As it is, many civil servants and hard-pressed State pensioners will only be paid their December 2016 salaries this month.

Comments (4)

trust these so called warvets at your own peril,these warvets have shown beyond doubt that if indeed they have issues,then the issues are petty,they have an obsession with the so called G40 and are also obsessed with cde ED succeeding,given their record,only a moron would take them seriously,their behaviour is proof of their poor training and evidence that thy never saw combat,we all know mutsvangwa absconded from the then university of rhodesia in 1977 and joined true comrades in moza,if the warvets want us to take them seriously,they must must their obsession with personalities and bring forward issues

truth - 4 January 2017

makaramba wani kuti nyika haitorwe ne ball point, vamwe venyu vakati hamusalute munhu asina kuenda kuhondo. Ko akaenda kuhondo aipa chii futi.You guys invested too much power on this guy, he is doing as he so feels because you trusted heavily in him. In 1983 Kombayi saw otherwise but you even tried to kill him, today you see it you and cry like babies, complaining wont change anything take action. You fought the British from nothing why can't you fight Mugabe now.

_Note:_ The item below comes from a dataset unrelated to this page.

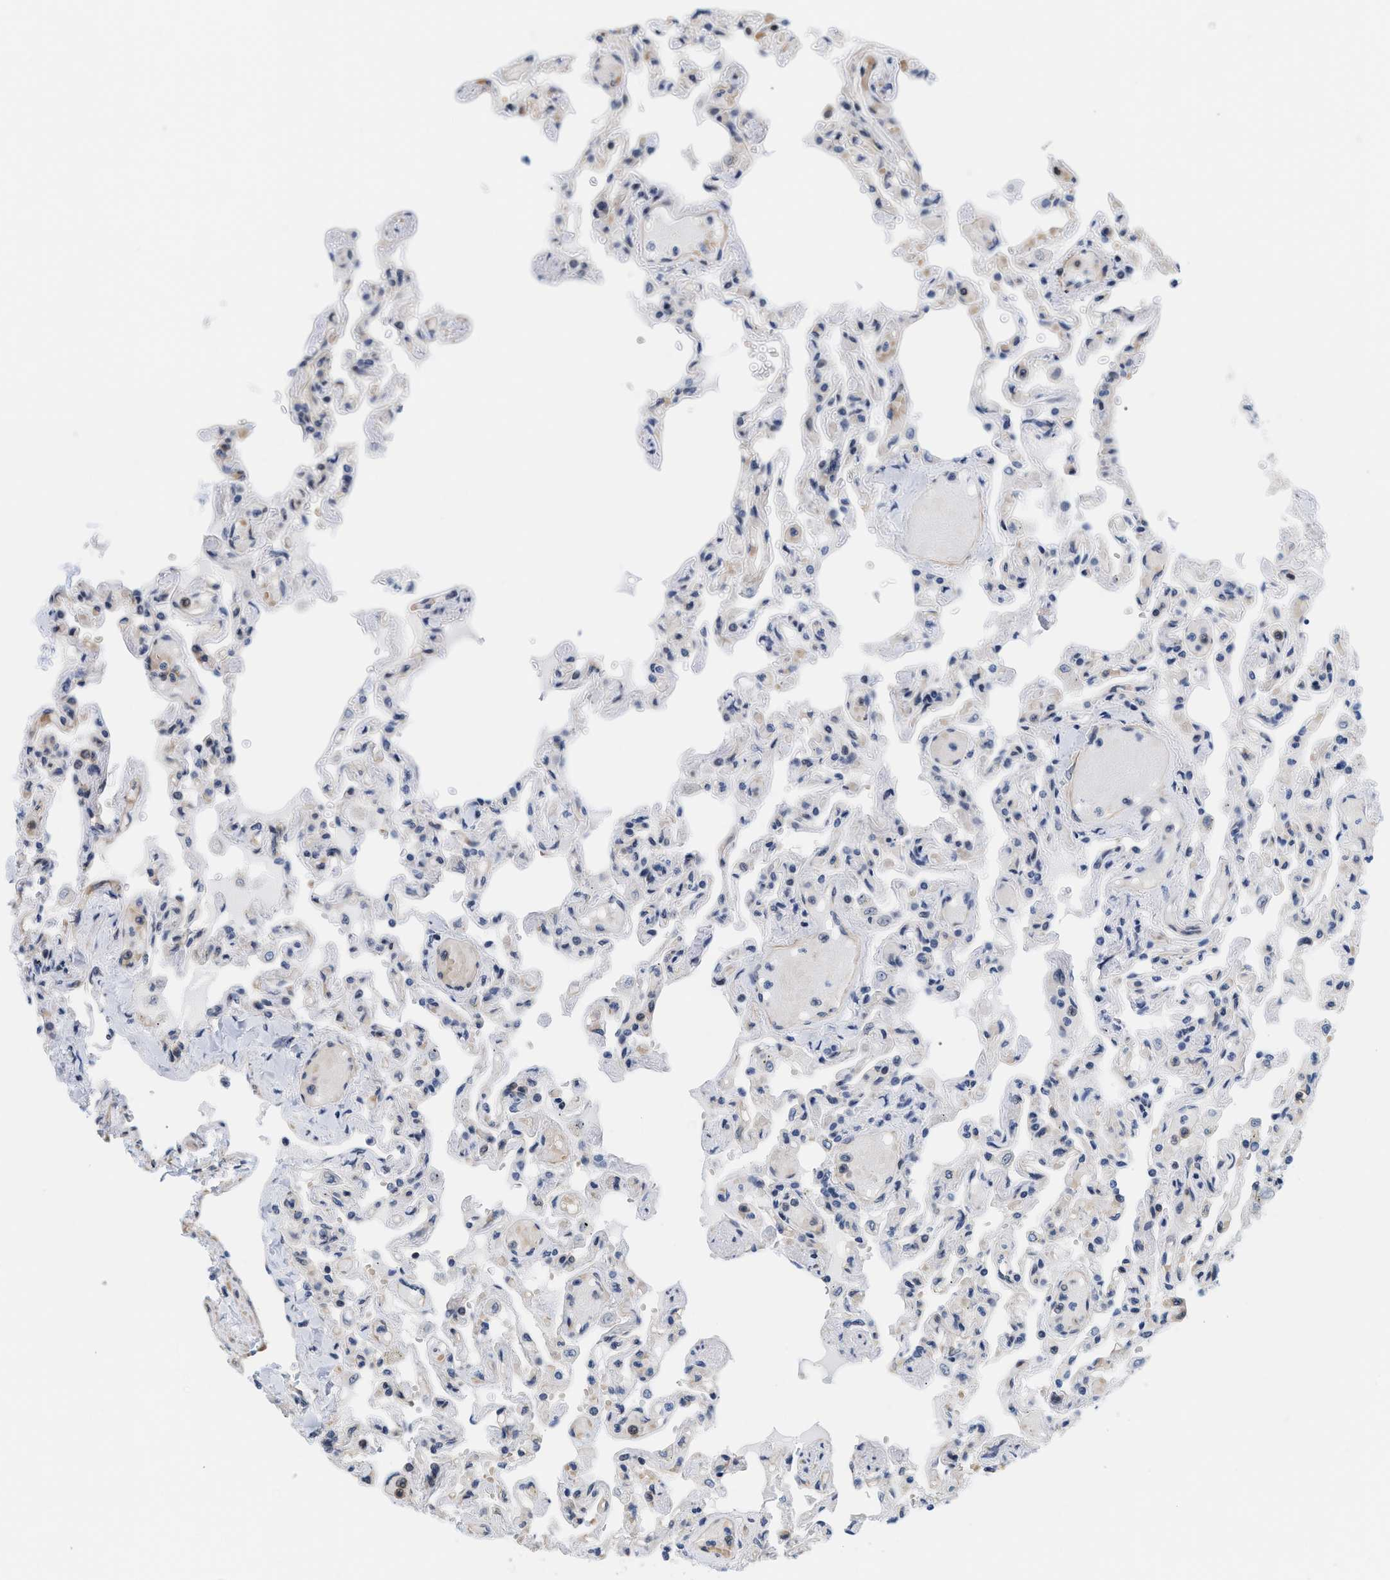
{"staining": {"intensity": "weak", "quantity": "<25%", "location": "cytoplasmic/membranous"}, "tissue": "lung", "cell_type": "Alveolar cells", "image_type": "normal", "snomed": [{"axis": "morphology", "description": "Normal tissue, NOS"}, {"axis": "topography", "description": "Lung"}], "caption": "DAB (3,3'-diaminobenzidine) immunohistochemical staining of benign lung displays no significant positivity in alveolar cells. The staining is performed using DAB (3,3'-diaminobenzidine) brown chromogen with nuclei counter-stained in using hematoxylin.", "gene": "GPRASP2", "patient": {"sex": "male", "age": 21}}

chamubhurukwa - 4 January 2017

Al pple including the war vets hav the same thoughts that president Mugabe must leave office now.Itz wrong for the g40-Grace Mugabe's zanu pf faction to force the old man to contest the 2018 elections when itz almost unlikely.Grace&her group hav comandeered all the party's provinces to endorse Mugabe's candidature &hopefully hope to use the youth militants to force Mugabe win, but hopefully the war veterans are not on their side this time round.Their methods of sending men &rural chiefs to frogmarch rural folks to the ballot box is likely to face challenges next year kkkkk!

addmore gudo - 5 January 2017

Its truly amazing to hear "war vets" now saying people should vote for anyone they want. They killed and maimed many people defending Mugabe & Zanu PF and forcing voters to vote for Zanu PF. What has changed now? That they have been fired from Zanu PF? If they truly fought for one man one vote why did they kill & maim voters all along?